Kesepakatan tarif proporsional itu ditandai dengan paraf dari Ketua DPRD DKI Jakarta Prasetyo Edi Marsudi dan Gubernur DKI Jakarta Anies Baswedan dalam tabel tarif usulan MRT. Dimana setiap penumpang secara proporsional dikenakan tarif sesuai jarak tempuhnya.

"Alhamdulilah sudah disepakati angka yang tercantum tabel ini. Inilah yang akan diumumkan kepada masyarakat di Jakarta," kata Gubernur DKI Jakarta Anies Rasyid Baswedan kemarin.

Anies menyatakan tarif yang sudah disetuju kedua belah pihak dapat diartikan dua hal. Pertama rerata tarif yang dikenakan adalah Rp1.000 per kilometer. Kedua, rerata tarif sebesar Rp8.500. Adapun tarif minimal ditetapkan sebesar Rp3.000. "Kalau rerata maka Rp8.500, karena dari Lebak Bulus ke HI Rp14 ribu. Saya usul memberitakan jangan asumsi jauh dekat sama," tutup Anies.

Sebelumnya memang berkembang usulan agar tarif MRT Fase I itu sama,  yakni jauh dekat dipukul rata sebesar Rp8.500 atau Rp10.000. Dengan demikian yang diputuskan Pemprov dan DPRD DKI Jakarta adalah tarif proporsional.

Ketua DPRD DKI Jakarta, Prasetyo Edi Marsudi menyatakan sedianya DPRD sudah setuju dengan eksekutif sejak kemarin. Hanya saja ada mispersepsi antara DPRD dengan DKI terkait mengartikan tarif rata-rata dengan tarif flat.

"Kalau dibelah tengah (tarif)-nya sama saja dengan Rp8.500 itu yang rerata tapi kalau dari ujung ke ujung kan sama saja Rp14 ribu," kata Prasetyo.

Sebelumnya Badan Pengelola Transportasi Jabodetabek (BPTJ) mengusulkan agar tarif MRT Fase I agar tidak lebih dari Rp10.000. Kepala BPTJ Bambang Prihartono berpendapat kalau lebih dari angka tersebut dikhawatirkan hanya sedikit masyarakat yang beralih dari kendaraan pribadi ke MRT. Bambang berharap banyak masyarakat yang mulai beralih ke transportasi baru tersebut.

"Berdasarkan kajian kami angka psikologis itu tidak boleh lebih dari Rp10.000. Karena angkanya lebih dari itu, dikhawatirkan perpindahan orang menggunakan mobil pribadi ke angkutan umum atau MRT tidak sesuai target" ujar Bambang.

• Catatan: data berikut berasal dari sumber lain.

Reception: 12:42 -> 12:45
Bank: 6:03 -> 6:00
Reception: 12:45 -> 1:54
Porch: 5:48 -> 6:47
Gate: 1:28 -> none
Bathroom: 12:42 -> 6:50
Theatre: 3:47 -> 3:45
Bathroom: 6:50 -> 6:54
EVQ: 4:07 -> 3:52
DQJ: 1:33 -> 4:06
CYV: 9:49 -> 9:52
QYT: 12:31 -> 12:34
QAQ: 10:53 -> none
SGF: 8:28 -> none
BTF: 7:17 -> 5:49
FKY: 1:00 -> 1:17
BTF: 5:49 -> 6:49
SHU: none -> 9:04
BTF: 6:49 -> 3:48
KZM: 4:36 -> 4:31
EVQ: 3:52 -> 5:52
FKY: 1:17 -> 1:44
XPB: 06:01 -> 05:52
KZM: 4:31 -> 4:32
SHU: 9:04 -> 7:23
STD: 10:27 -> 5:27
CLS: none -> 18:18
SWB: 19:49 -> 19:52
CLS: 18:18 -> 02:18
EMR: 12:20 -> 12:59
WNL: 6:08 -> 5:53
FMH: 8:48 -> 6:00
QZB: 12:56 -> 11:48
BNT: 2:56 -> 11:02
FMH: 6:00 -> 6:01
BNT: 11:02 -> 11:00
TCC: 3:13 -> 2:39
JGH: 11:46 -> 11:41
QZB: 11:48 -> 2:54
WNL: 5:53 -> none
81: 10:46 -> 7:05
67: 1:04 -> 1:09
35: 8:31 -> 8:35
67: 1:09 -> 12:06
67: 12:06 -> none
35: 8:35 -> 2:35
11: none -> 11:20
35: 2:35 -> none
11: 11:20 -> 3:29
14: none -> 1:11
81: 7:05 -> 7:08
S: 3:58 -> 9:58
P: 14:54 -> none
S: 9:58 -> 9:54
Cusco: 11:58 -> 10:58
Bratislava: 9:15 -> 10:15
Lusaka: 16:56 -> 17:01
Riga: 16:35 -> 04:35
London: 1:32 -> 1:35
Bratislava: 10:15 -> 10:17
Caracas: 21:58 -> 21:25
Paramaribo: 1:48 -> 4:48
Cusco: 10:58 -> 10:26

Dala riset yang dilakukan BPTJ target selama pengoperasian tahap satu ini ada perpindahan sekitar 10% dari kendaraan roda empat ke MRT kemudian roda dua 6%. Kalau dalam setahun pemborosan BBM sebesar Rp100 triliun, dari jalur MRT ini sedikitnya akan ada penghematan sedikitnya Rp10 triliun per tahun.

Tapi yang tak kalah pentingnya adalah terjadi perubahan habit dari penumpang menggunakan mobil dan motor ke MRT. Sehingga tarif tidak boleh menghambat orang naik MRT karena dirasakan kemahalan. Presiden Jokowi sendiri saat menghadiri "10.000 Pengusaha Deklarasi Dukung Jokowi-Ma'ruf" di Istora Senayan pada Kamis (21/3) menyatakan, transportasi publik seperti MRT tidak mengapa kalau merugi, tapi setidaknya Pemprov DKI berhasil menurunkan orang menggunakan kendaraan pribadi.

Ia menyebutkan, kalau untuk negara, hitungannya bukan untung dan rugi. Hitungannya bukan profit dan tak profit tapi hitungannya adalah benefit. Menurut dia, perhitungan untung rugi itu untuk para pengusaha dan perusahaan. "Kalau hitung untung rugi, MRT Jakarta tidak akan ada."

Pada saat yang sama Pemprov DKI bisa mendorong penghematan penggunaan BBM di wilayah Selatan Jakarta. Selain itu akan terjadi kelancaran arus mobil dan motor, penurunan tingkat gas buang atau polusi di jalur MRT, termasuk penghematan waktu tempuh di jalur tersebut.

Kita patut bersyukur apa yang dilakukan oleh Wapres Jusuf Kalla pada 2006 saat mengubah habit masyarakat dari mengkonsumsi minyak tanah untuk memasak beralih ke tabung gas melon. Saat itu JK menggratiskan 4 juta tabung gas dan masyarakat hanya membeli harga eceran gas yang diisi ulang.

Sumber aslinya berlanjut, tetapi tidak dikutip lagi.